Sunday, January 25, 2009

Read after almost a year. and not reread.

I knocked on the door, half in the bag, tears running down my face and snow covering my shoulders. You met me in your pajamas and wearing eye glasses. I didn't even know you wore contacts. No words were exchanged you grabbed me and wrapped your arms so tightly around me I could barely breathe. I apologized 100 times over again as you laughed and said you knew it would be me. We went to the living room and smoked, your partner came from the other room looking confused and worried. We poured more drinks and unloaded. My friend and I joked the next morning that it looked like I punched myself in the eyeballs. As I stood in the bathroom that morning loading on eye liner I made a decision. Somethings are not worth your tears.


Less than 12 hours later I received the worst phone call of my life. I coasted on fumes until I hit your street and then I saw the flashing lights. Something you see in a movie that makes your heart skip a beat.
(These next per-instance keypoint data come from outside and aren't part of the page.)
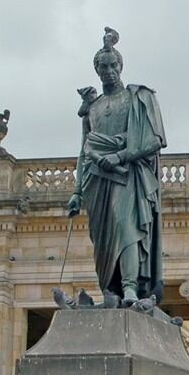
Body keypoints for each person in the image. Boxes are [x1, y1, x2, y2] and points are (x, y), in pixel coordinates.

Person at [67, 27, 167, 304]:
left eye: (113, 65)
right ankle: (110, 291)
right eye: (103, 67)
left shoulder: (138, 97)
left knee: (126, 227)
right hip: (97, 180)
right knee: (103, 242)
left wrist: (120, 156)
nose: (109, 71)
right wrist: (76, 192)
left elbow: (154, 139)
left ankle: (131, 286)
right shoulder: (93, 107)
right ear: (97, 71)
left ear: (121, 67)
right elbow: (85, 150)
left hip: (128, 176)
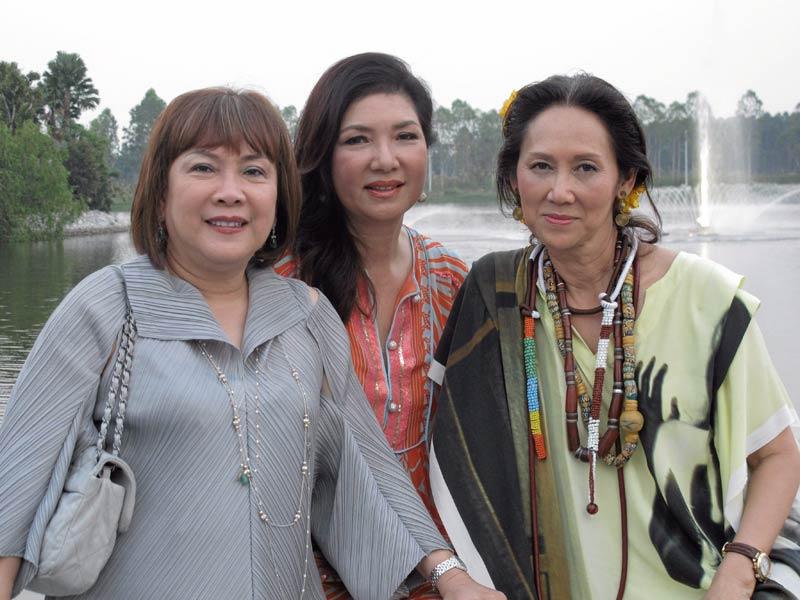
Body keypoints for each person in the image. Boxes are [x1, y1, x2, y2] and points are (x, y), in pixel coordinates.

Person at [0, 87, 502, 600]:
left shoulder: (306, 315)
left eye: (254, 171)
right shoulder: (106, 307)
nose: (230, 191)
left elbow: (367, 470)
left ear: (279, 199)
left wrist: (452, 578)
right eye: (203, 168)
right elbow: (16, 488)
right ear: (159, 191)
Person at [429, 74, 800, 600]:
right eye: (540, 166)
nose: (560, 190)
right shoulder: (497, 296)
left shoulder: (707, 301)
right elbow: (451, 454)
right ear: (514, 177)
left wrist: (739, 571)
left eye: (585, 167)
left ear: (626, 180)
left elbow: (778, 456)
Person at [275, 53, 468, 599]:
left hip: (437, 575)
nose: (386, 160)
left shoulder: (451, 278)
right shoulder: (278, 286)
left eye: (405, 136)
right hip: (303, 573)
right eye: (358, 140)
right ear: (322, 156)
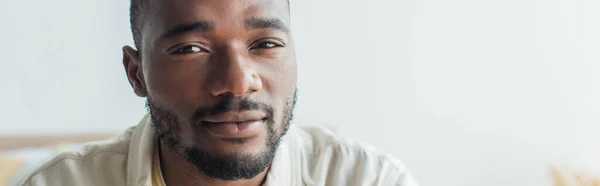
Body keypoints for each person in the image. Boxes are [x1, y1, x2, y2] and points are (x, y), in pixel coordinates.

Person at [21, 0, 417, 185]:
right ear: (136, 72)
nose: (238, 81)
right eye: (191, 49)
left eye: (265, 44)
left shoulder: (367, 180)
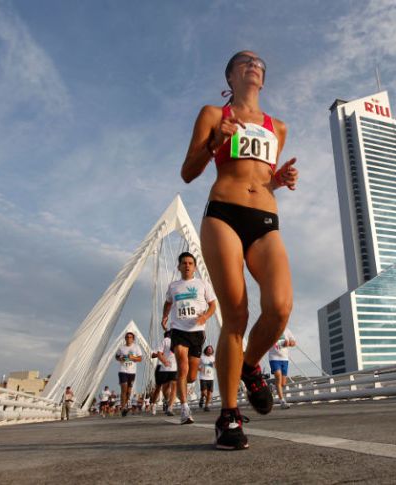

I began screaming I pushed my way through the pigs until I saw your partner and my partner in crime. There he stood 20 years older than meand as white as his bathrobe that was draped around him. I grabbed him as though you did to me less than 12 hours prior. He fell into my arms.
And this is where I typically stop thinking, my mind goes into over drive. This is what keeps me up at night this is what allows me to stare off into the black space that I enjoy zoning into.
The sight I don't like to think of. the last memory I have of you. the first memory i have of a dead person. The noises of a zipper. the thuds then zip. The front door opened 3 hours later and you were out of our lives.